Natixis has closed a US$225mn six-year finance facility with PetroFirst Infrastructure to help fund new energy infrastructure projects.

Natixis acted as the sole mandated lead arranger and bookrunner, underwriter, facility agent, account bank and hedging co-ordinator for the structured finance transaction.

PetroFirst Infrastructure is a US$1.25bn joint venture (JV) between energy focused private equity firm, First Reserve (80%) and UK-listed Petrofac Ltd (20%).

The JV will deploy capital both in purchasing a number of existing assets from Petrofac’s Integrated Energy Services (IES) division as well as in new projects that utilise Petrofac’s development capability.

The syndication launched on July 4 and closed in early August, having been oversubscribed. Natixis finalised the underwriting mandate for the facility, which will be used to finance two floating production facilities.
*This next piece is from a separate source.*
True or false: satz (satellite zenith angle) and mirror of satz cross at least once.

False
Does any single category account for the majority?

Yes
The new debt facilities have been provided to two special purpose companies, one holding a mobile offshore production unit “MOPU West Desaru”, offshore Labuan, Malaysia, chartered to Petrofac Group, and the other holding a floating production, storage and offloading facility, offshore Thailand, “FPF-003” chartered to Mubadala Group.

Proceeds from the financing will allow for the repayment of inter-company debt and shareholder loans.
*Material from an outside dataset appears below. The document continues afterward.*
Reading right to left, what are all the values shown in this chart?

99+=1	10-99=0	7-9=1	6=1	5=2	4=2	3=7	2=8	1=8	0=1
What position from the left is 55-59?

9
Speaking to GTR, Daniel Klinger, head of aircraft, export and infrastructure finance for Asia Pacific at Natixis, says: “It is an excellent credential that shows us delivering on part of the bank’s strategy in Asia Pacific – to expand wholesale banking by leveraging our existing expertise in structured financing, among other areas.”

“One of these areas of expertise is the offshore infrastructure sector and this transaction shines a light on that, with an impressively fast underwriting and syndication,” adds Klinger.

In addition, Klinger tells GTR: “We have another similar transaction on the way, with a different set of clients. Watch this space!”